* TASK INSTRUCTIONS *
Your reply must be the number of lines in the entries that hold the word "Plywood", and nothing else.

*** Begin section ***

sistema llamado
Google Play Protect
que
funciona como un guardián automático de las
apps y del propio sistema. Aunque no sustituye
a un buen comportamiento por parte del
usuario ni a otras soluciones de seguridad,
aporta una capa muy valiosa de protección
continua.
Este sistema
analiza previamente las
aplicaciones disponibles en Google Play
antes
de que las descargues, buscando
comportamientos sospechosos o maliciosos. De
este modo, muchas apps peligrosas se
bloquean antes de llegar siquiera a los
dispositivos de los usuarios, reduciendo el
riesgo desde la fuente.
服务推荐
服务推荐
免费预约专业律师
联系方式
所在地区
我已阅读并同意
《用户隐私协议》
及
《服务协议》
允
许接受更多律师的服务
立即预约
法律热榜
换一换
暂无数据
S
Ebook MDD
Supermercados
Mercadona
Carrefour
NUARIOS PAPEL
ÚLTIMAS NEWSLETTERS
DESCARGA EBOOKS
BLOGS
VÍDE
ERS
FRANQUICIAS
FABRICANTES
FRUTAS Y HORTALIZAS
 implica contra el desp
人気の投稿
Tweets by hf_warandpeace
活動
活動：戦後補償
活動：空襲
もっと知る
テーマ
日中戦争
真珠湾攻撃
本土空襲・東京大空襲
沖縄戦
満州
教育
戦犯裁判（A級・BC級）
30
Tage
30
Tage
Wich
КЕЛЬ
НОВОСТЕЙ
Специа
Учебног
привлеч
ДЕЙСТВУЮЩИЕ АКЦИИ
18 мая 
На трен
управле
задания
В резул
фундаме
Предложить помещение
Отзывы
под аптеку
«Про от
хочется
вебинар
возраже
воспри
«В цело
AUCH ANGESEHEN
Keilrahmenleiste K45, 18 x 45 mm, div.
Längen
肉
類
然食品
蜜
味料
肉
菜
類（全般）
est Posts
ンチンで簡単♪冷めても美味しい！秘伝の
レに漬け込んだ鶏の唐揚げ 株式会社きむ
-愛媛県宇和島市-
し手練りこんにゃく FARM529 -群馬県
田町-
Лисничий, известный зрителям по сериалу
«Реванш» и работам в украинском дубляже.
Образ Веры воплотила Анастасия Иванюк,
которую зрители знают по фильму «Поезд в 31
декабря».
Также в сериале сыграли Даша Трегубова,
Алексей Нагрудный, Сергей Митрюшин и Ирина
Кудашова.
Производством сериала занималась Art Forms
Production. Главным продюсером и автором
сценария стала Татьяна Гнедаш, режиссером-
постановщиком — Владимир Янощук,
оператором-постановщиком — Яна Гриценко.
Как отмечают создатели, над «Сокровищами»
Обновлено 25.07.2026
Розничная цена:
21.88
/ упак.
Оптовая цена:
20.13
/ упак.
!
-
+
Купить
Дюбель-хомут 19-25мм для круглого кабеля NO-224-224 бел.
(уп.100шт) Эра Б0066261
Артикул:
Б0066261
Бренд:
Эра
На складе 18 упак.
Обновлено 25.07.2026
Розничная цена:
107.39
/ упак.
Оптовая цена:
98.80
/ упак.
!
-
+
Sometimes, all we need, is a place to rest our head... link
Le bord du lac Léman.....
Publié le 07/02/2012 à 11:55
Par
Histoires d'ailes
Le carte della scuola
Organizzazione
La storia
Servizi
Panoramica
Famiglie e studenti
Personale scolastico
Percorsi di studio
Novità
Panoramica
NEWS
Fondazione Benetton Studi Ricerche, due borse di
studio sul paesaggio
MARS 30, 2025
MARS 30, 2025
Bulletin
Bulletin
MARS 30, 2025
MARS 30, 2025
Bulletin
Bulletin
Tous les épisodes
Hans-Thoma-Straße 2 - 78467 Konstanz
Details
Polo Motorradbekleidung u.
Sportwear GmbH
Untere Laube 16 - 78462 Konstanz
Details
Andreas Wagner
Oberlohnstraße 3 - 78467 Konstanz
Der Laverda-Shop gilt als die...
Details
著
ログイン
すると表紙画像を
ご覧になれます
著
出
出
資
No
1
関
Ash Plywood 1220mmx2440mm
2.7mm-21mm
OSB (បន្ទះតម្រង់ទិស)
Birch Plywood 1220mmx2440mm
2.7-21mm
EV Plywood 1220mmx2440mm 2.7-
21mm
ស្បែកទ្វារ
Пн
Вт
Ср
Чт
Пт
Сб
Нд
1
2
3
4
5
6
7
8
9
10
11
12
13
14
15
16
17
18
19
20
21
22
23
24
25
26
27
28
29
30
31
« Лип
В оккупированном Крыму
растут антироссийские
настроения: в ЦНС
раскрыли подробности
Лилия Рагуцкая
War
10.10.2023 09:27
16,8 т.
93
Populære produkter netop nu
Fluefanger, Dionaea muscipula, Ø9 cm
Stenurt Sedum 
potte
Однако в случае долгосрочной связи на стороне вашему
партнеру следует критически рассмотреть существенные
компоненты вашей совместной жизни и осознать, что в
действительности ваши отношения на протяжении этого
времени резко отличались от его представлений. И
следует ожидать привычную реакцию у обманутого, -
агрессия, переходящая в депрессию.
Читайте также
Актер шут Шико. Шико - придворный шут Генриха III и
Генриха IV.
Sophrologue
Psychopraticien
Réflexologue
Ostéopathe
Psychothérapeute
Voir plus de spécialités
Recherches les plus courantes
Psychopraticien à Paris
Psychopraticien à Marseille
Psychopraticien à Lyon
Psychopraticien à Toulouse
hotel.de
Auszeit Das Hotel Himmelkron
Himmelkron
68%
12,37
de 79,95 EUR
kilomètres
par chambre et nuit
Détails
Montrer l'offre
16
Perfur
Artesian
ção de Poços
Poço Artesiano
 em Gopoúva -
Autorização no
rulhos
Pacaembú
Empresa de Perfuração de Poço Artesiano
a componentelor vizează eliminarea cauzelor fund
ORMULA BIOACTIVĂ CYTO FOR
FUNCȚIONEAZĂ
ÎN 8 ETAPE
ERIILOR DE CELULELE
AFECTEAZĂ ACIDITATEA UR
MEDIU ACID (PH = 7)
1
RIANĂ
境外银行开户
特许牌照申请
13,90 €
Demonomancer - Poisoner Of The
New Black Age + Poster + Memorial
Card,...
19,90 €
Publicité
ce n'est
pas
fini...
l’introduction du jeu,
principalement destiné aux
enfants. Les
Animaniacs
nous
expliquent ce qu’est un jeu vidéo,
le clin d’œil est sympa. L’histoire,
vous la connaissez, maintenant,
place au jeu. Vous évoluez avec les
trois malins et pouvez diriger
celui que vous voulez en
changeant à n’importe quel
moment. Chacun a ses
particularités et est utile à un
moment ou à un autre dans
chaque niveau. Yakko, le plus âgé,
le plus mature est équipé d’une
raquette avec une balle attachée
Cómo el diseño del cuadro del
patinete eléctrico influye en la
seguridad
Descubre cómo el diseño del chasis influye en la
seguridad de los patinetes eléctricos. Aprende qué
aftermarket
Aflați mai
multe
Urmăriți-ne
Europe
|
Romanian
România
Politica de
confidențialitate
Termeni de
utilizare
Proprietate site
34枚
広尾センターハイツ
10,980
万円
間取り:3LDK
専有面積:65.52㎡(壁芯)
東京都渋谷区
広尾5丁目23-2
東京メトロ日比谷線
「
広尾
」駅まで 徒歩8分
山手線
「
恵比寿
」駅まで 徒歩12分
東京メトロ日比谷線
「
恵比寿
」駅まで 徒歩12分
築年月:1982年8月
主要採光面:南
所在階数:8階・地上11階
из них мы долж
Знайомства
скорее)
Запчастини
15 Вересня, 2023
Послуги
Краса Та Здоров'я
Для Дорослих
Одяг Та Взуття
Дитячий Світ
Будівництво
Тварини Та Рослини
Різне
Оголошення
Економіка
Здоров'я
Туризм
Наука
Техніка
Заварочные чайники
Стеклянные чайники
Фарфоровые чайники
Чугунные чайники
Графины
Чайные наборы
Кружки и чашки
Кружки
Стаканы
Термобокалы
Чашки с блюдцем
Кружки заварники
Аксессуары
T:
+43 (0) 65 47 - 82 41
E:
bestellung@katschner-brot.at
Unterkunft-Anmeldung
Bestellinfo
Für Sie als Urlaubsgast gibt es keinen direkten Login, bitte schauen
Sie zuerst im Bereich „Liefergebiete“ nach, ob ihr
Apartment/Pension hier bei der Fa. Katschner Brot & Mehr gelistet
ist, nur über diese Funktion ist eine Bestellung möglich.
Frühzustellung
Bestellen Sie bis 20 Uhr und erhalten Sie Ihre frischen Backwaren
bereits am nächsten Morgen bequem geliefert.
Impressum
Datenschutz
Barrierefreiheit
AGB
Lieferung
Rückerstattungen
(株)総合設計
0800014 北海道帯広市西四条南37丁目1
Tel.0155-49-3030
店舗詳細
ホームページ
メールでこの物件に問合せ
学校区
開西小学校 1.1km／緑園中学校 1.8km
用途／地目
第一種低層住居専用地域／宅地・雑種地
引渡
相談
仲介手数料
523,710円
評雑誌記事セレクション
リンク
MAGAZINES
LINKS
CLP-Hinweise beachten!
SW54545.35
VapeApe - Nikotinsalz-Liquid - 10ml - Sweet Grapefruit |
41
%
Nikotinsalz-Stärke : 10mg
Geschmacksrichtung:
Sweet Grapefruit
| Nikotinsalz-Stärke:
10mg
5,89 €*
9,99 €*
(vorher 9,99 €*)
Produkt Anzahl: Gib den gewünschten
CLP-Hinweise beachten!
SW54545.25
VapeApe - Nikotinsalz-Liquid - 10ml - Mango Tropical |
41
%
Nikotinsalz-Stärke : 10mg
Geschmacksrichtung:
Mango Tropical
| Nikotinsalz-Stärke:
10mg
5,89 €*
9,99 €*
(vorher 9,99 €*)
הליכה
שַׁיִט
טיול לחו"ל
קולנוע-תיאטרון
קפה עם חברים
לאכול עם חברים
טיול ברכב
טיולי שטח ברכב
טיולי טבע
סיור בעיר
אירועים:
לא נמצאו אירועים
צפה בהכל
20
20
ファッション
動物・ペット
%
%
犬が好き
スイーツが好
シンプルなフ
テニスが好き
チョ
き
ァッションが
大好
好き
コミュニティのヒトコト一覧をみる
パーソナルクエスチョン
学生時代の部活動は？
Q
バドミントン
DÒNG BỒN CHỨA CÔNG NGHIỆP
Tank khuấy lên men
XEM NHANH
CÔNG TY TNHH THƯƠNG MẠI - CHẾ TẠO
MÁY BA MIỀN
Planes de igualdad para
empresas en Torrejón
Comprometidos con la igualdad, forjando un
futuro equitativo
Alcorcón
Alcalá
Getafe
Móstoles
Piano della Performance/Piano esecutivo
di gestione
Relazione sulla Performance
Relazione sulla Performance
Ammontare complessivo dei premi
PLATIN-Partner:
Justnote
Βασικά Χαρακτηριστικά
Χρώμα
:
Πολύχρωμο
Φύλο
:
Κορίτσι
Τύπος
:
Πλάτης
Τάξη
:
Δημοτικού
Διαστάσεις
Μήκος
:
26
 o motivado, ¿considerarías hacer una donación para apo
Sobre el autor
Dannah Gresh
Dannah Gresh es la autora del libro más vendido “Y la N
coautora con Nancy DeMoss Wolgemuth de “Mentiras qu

*** End section ***

* EXERCISE ANSWER *
3